Y Afganistán no es un país. Tiene nombre, tiene bandera, ha tenido varias ilusiones de gobierno y hasta envió a cinco deportistas a los Juegos de Tokio, pero no es un país, como tampoco lo es Yemen. No lo ha sido nunca. Es cuatro o cinco, o cincuenta, o doscientos países, eso nadie lo sabe. La inmensa mayoría de la población se siente parte de un clan, no de una nación, o de un partido, o de una confesión religiosa. El caso más conocido es la llamada Alianza del Norte, formada en realidad por cinco grupos en equilibrio inestable. Llegó a controlar el 10% del territorio afgano. En los últimos tiempos les apoyaba sobre todo Occidente (con EE UU al frente, como de costumbre) después de haberles combatido en otras épocas. Pero hay un verdadero enjambre de pastunes (subdivididos a su vez y enfrentados entre sí), muyahidín, afridi khatak, orakzai, gangas, wazir, mashud y turri; luego están los durrani o abdali, los ghilzani, los yusufai y por ahí seguido hasta el gelocatil a cucharadas.
Si ustedes recuerdan la maravillosa película de John Huston El hombre que pudo reinar, verán que allí se hace una parodia bastante cómica de lo que es la zona, o de lo que era en tiempos de Rudyard Kipling: una interminable aglomeración de aldeas y tribus misérrimas e incesantemente enfrentadas entre sí. Eso no ha cambiado demasiado.
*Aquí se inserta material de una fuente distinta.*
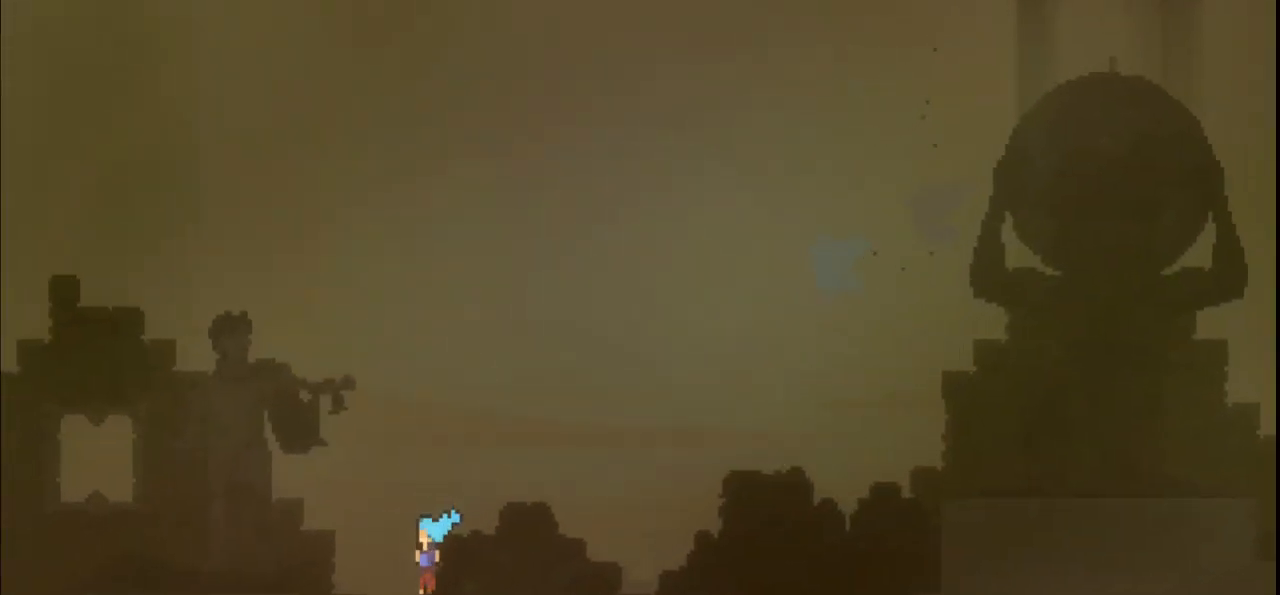
{"keys": [], "events": [[400, "down", "up"], [400, "left", "up"]]}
¿Y los talibán? ¿Quién les apoya? ¿Quién les financia? Su principal padrino es Pakistán. Sí, el Pakistán aliado de EE UU. Pero sucede que ese país tiene dentro de sí un “estado dentro del Estado” que se llama ISI, Inter-Services Intelligence: uno de los servicios secretos o agencias de inteligencia más siniestras del mundo, una especie de Gestapo que funciona prácticamente sin control de nadie (y menos que nadie, del Gobierno pakistaní) y que ha pasado a los talibán dinero, armas, pertrechos y lo que le han pedido desde hace décadas.
Si hace falta más dinero, está el tráfico de opio, que los talibán condenan… y que dejarían de hacer (quizá) si no fuese uno de los mejores negocios del mundo
Rusia, la última gran potencia derrotada allí antes que EE UU (fueron vencidos en 1992) apoyaba a la Alianza del Norte. Pero vio que podía debilitar a EE UU en la zona y se cambió de bando: ahora apoya, más o menos taimadamente, a los talibán. Lo mismo hace China. Irán hizo, tiempo atrás, lo mismo que Rusia: dejar colgados a los de la Alianza y apoyar a los temibles barbudos, para jorobar a los americanos. Y antes, no sé si ahora también, les financiaban Arabia Saudí y los príncipes de los Emiratos. También aliados de EE UU. Eso se llama geopolítica. Si hace falta más dinero, está el tráfico de opio, que los talibán condenan… y que dejarían de hacer (quizá) si no fuese uno de los mejores negocios del mundo.
La geopolítica es algo que unos pocos cientos de personas hacen en remotos despachos de lejanos edificios, que habría dicho Aznar. Es como si esas escasas personas viviesen en el “piso de arriba” del mundo en que habitamos. Juegan entre ellos, se zancadillean, firman pactos, se sonríen, se amenazan, todas esas cosas. El problema es que sus decisiones afectan a la gente del piso de abajo, que somos todos los demás. Miles de millones de seres humanos. Y no podemos hacer nada, nada en absoluto, para evitarlo.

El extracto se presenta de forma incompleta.